Document extract
....................
Peabody first contends that this Court lacks jurisdiction to consider this appeal for the reason that the notice of appeal indicates that the defendants are appealing a discretionary order which is non-appealable; namely, the denial of a motion for reconsideration. We conclude, however, that the failure of defendants to name either the June 14 order (contempt citation) or the June 22 order (preliminary injunction) is not fatal to the appeal.

In the case of United States v. Ellicott, 223 U.S. 524, 32 S.Ct. 334, 56 L.Ed. 535 (1912), a judgment was entered in May 1908 and a timely motion for a new trial was filed in August, which was overruled in January 1909. Later that January, a motion was made to amend the findings of fact and that motion was granted in part and overruled in part on February 15. Notice of appeal was then filed on February 25 from the judgment in January denying the motion for new trial. Responding to the allegations that the appeal was not taken within the statutory ninety-day appeal period and that the appeal was filed from the order denying the motion for new trial, the Court stated a general rule that judgments are not considered final, and hence the time for appeal does not run, until the date of disposition of a motion for new trial or petition for rehearing, if applicable. 223 U.S. at 539, 32 S.Ct. 334. The Court also found that the failure to specify in the notice the final judgment of May 1908 was not fatal.
....................
Material to process
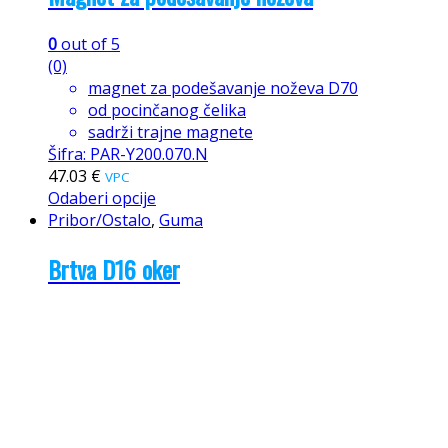
0
out of 5
(0)
magnet za podešavanje noževa D70
od pocinčanog čelika
sadrži trajne magnete
Šifra: PAR-Y200.070.N
47.03
€
VPC
Odaberi opcije
Pribor/Ostalo
,
Guma
Brtva D16 oker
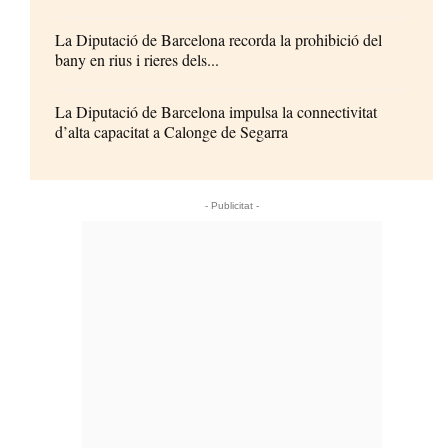
La Diputació de Barcelona recorda la prohibició del
bany en rius i rieres dels...
La Diputació de Barcelona impulsa la connectivitat
d’alta capacitat a Calonge de Segarra
- Publicitat -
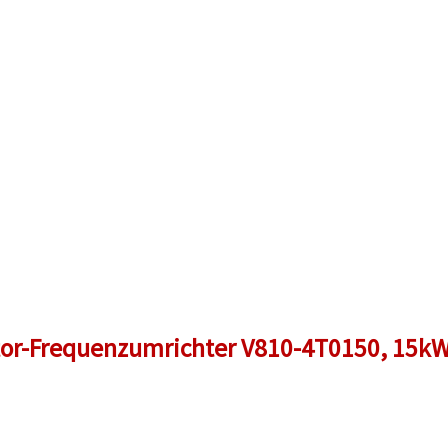
or-Frequenzumrichter V810-4T0150, 15kW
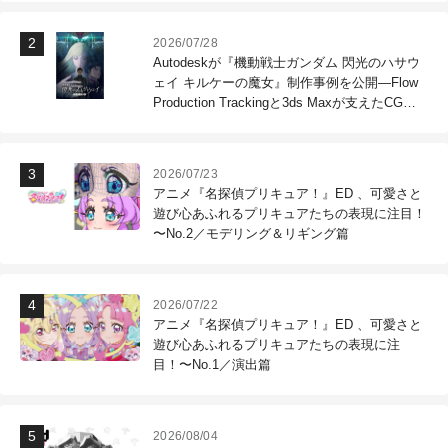
2026/07/28
Autodeskが『機動戦士ガンダム 閃光のハサウ
ェイ キルケーの魔女』制作事例を公開―Flow
Production Trackingと3ds Maxが支えたCG制
作現場
2026/07/23
アニメ『名探偵プリキュア！』ED 、可愛さと
遊び心あふれるプリキュアたちの表現に注目！
〜No.2／モデリング＆リギング篇
2026/07/22
アニメ『名探偵プリキュア！』ED 、可愛さと
遊び心あふれるプリキュアたちの表現に注
目！〜No.1／演出篇
2026/08/04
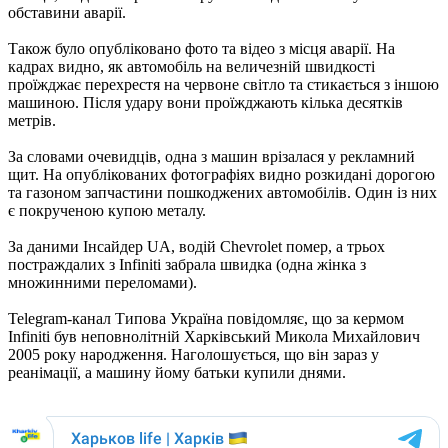
обставини аварії.
Також було опубліковано фото та відео з місця аварії. На
кадрах видно, як автомобіль на величезній швидкості
проїжджає перехрестя на червоне світло та стикається з іншою
машиною. Після удару вони проїжджають кілька десятків
метрів.
За словами очевидців, одна з машин врізалася у рекламний
щит. На опублікованих фотографіях видно розкидані дорогою
та газоном запчастини пошкоджених автомобілів. Один із них
є покрученою купою металу.
За даними Інсайдер UA, водій Chevrolet помер, а трьох
постраждалих з Infiniti забрала швидка (одна жінка з
множинними переломами).
Telegram-канал Типова Україна повідомляє, що за кермом
Infiniti був неповнолітній Харківський Микола Михайлович
2005 року народження. Наголошується, що він зараз у
реанімації, а машину йому батьки купили днями.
....................
What you will do
a) Answer these questions from the court opinion excerpt.
(i) According to the notice of appeal, which order were the defendants appealing?
(ii) On what date was the notice of appeal filed in United States v. Ellicott?
(iii) How long was the statutory appeal period mentioned in the Ellicott case?
b) Return each line of the records that contains the word "Barcelona".

Solutions in order
a)
(i) The denial of a motion for reconsideration.
(ii) February 25.
(iii) Ninety days.

b)
La Diputació de Barcelona recorda la prohibició del
La Diputació de Barcelona impulsa la connectivitat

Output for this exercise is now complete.